January 2008


The New Year was brought in with a fresh picked salad (complete with a few edible flowers)Winter Salad from the greenhouse and a stir fry of grass fed round steak, snow peas from the freezer and bok choy also from the greenhouse. For the special occasion we enjoyed sampling some of our lacto-fermented grape cooler - delicious and refreshing. Lacto-fermented pickles and sauerkraut are other tasty meal additions that give us the raw goodness of our summer produce. My winter "garden" also includes growing different kinds of sprouts in the kitchen that add crunch and flavor to salads and soups. I am still dreamily looking through seed catalogues and noting new things to try, I'll have to whittle that list down to reality when I'm ready to make orders in early February.

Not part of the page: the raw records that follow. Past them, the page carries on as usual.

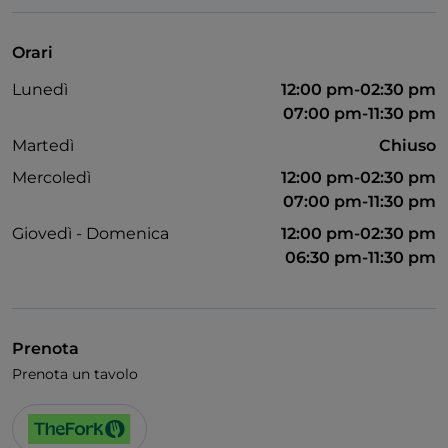
Unionpay via TheFork PAY
Visa
Orari
Accesso disabili
Lunedì
12:00 pm-02:30 pm
Wi-Fi
07:00 pm-11:30 pm
Martedì
Chiuso
Mercoledì
12:00 pm-02:30 pm
07:00 pm-11:30 pm
Giovedì - Domenica
12:00 pm-02:30 pm
06:30 pm-11:30 pm
Prenota
Prenota un tavolo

This more relaxed season of reading and dreaming led me into a conversation with a friend that sparked the wild idea that we should write a book on local foods that could speak to "ordinary people." I guess when two homesteaders are bored, interesting things can happen and we are in the midst of working on a book proposal and outline. We devised a questionaire to send to potential contributors and it has been a pleasure to read the passions and dreams others have for increasing local food systems. To me it confirms that this "movement" is alive and growing and gives us encourages us in our farm planning for the coming year. I am also watching grocery store trends (eggs prices are soaring) and rising oil prices and wondering how these will impact the necessity of local foods.